Austrian AudioVisions

AudioVisions appropriates that most exhausted of forms, the music video, demolishing its crass conceptualizations. We get a rhythmic replacement, spare in visual composition but subtly rich, a melding of sound to palette and pulse. This could be maximalism hiding beneath the surface of minimalism as we see in reMI's Teufel Eintritt (2000, 9 mins), where text reads like a ghost in the machine; or in Jürgen Moritz's Santora (1998, 4 mins), a slowly building triad of geometric patterns.
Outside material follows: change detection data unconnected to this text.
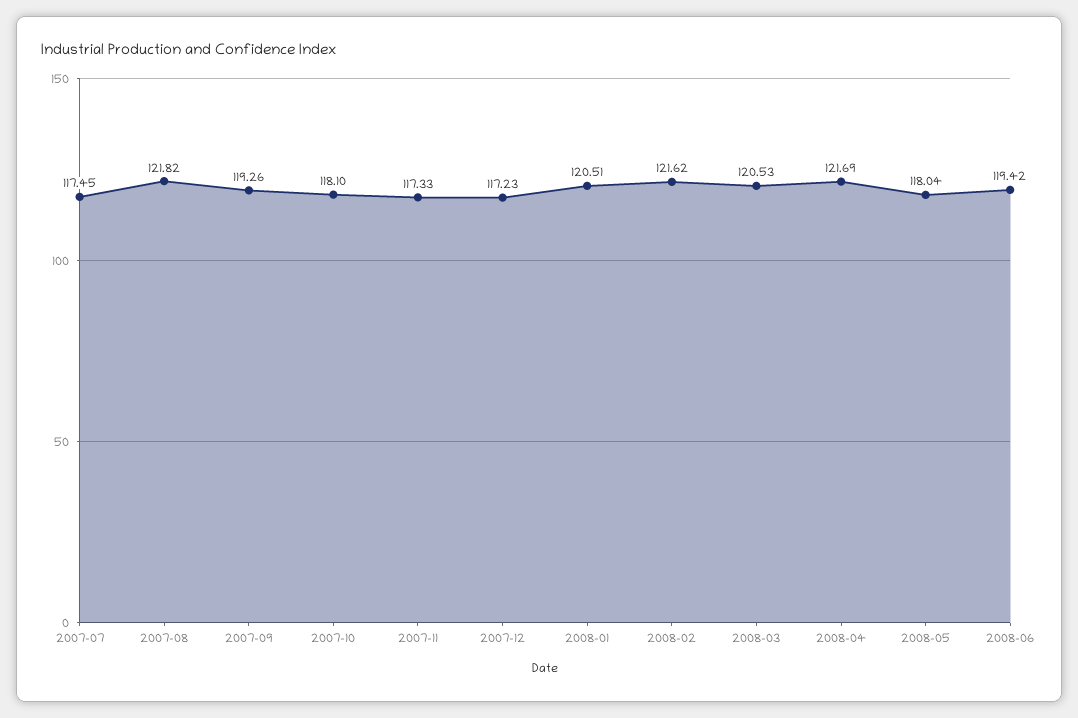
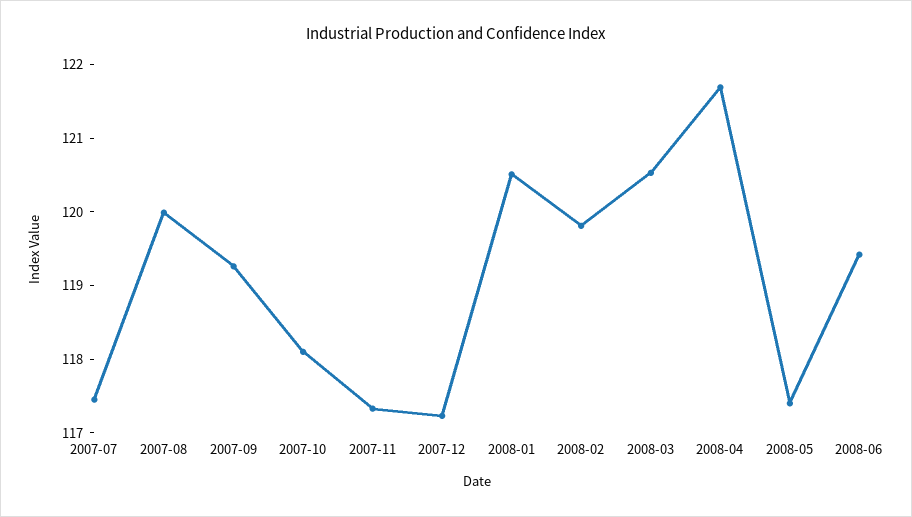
  {
    "2007-07": 117.45,
-   "2007-08": 121.82,
+   "2007-08": 120,
    "2007-09": 119.26,
    "2007-10": 118.1,
    "2007-11": 117.33,
    "2007-12": 117.23,
    "2008-01": 120.51,
-   "2008-02": 121.62,
+   "2008-02": 119.8,
    "2008-03": 120.53,
    "2008-04": 121.69,
-   "2008-05": 118.04,
+   "2008-05": 117.4,
    "2008-06": 119.42
  }

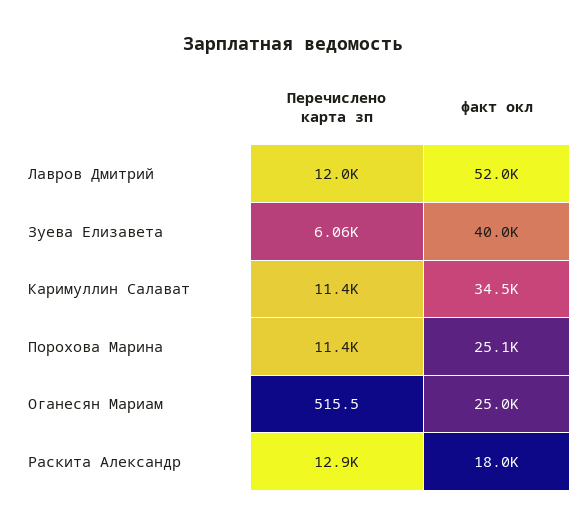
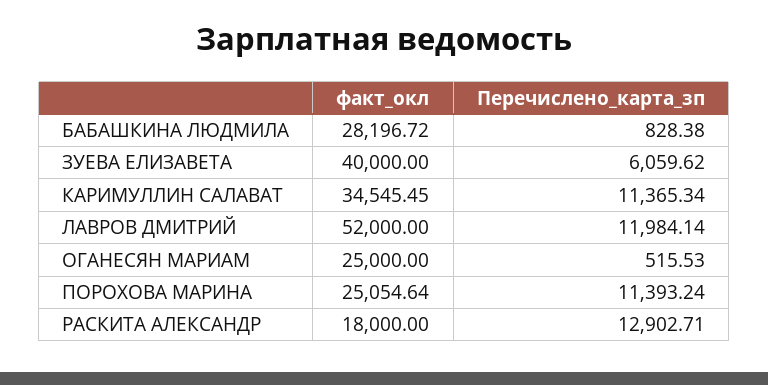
  {
    "Перечислено карта зп": {
      "Лавров Дмитрий": 11984.14,
      "Зуева Елизавета": 6059.62,
      "Каримуллин Салават": 11365.34,
      "Порохова Марина": 11393.24,
      "Оганесян Мариам": 515.53,
-     "Раскита Александр": 12902.71
+     "Раскита Александр": 12902.71,
+     "БАБАШКИНА ЛЮДМИЛА": 828.38
    },
    "факт окл": {
      "Лавров Дмитрий": 52000,
      "Зуева Елизавета": 40000,
      "Каримуллин Салават": 34545.45,
      "Порохова Марина": 25054.64,
      "Оганесян Мариам": 25000,
-     "Раскита Александр": 18000
+     "Раскита Александр": 18000,
+     "БАБАШКИНА ЛЮДМИЛА": 28196.72
    }
  }

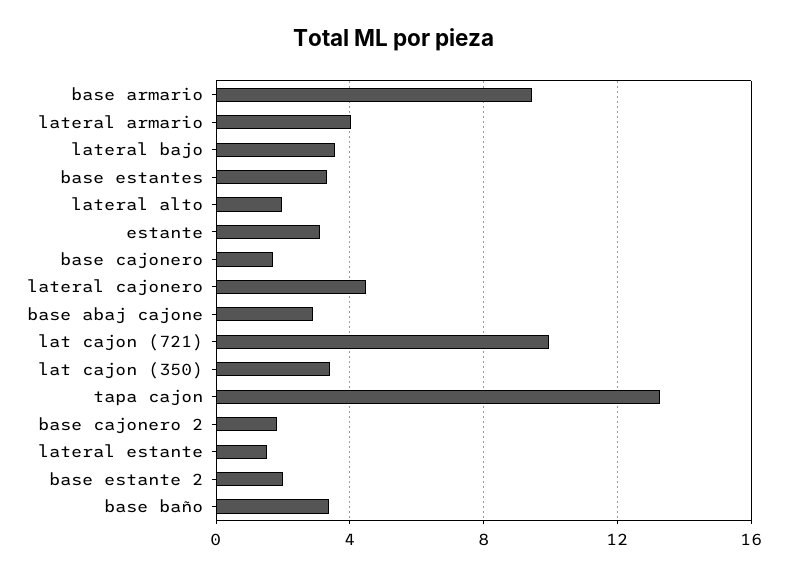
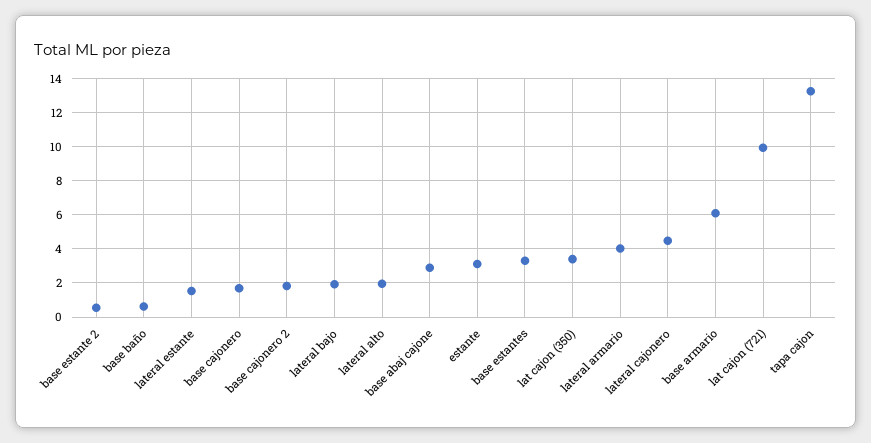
  {
-   "base armario": 9.5,
+   "base armario": 6,
    "lateral armario": 4,
-   "lateral bajo": 3.5,
+   "lateral bajo": 2,
    "base estantes": 3.5,
    "lateral alto": 2,
    "estante": 3,
    "base cajonero": 1.5,
    "lateral cajonero": 4.5,
    "base abaj cajone": 3,
    "lat cajon (721)": 10,
    "lat cajon (350)": 3.5,
    "tapa cajon": 13.5,
    "base cajonero 2": 2,
    "lateral estante": 1.5,
-   "base estante 2": 2,
+   "base estante 2": 0.5,
-   "base baño": 3.5
+   "base baño": 0.5
  }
Other works rely on intricate equations between the unfolding images and sound generation, such as Michaela Schwentner's Transistor (2000, 6 mins), a structural model built around a gridwork of music; or maia./notdef's Version One (2000, 3:25 mins), in which noise vectors mutate. Only a few of these works draw on figurative sources-Tinhoko's Relifted (2000, 7 mins), in which photographs of Japan are irretrievably manipulated; or Paul Divjak's Le Matin (2000, 4 mins), a study of intense channel surfing. Most rely instead on the interference patterns endemic to the video medium. Of course, no Austrian program would be complete without alpine cliché, which is exactly what Siegfried Fruhauf's Höhenrausch (1999, 4 mins) thrives on as the finale of this ear–opening event.
Also inzcluded: Unterwerk by Dariusz Krzeczek (2000, 2 mins); Instrument by Jürgen Moritz (1997, 5 mins); Overfart by Ben Pointeker (1999, 6 mins); Traxdata by Jürgen Moritz (1998, 4 mins); Rewind by (n:ja) (2000, 5 mins); Aus by Skot (1998, 4 mins).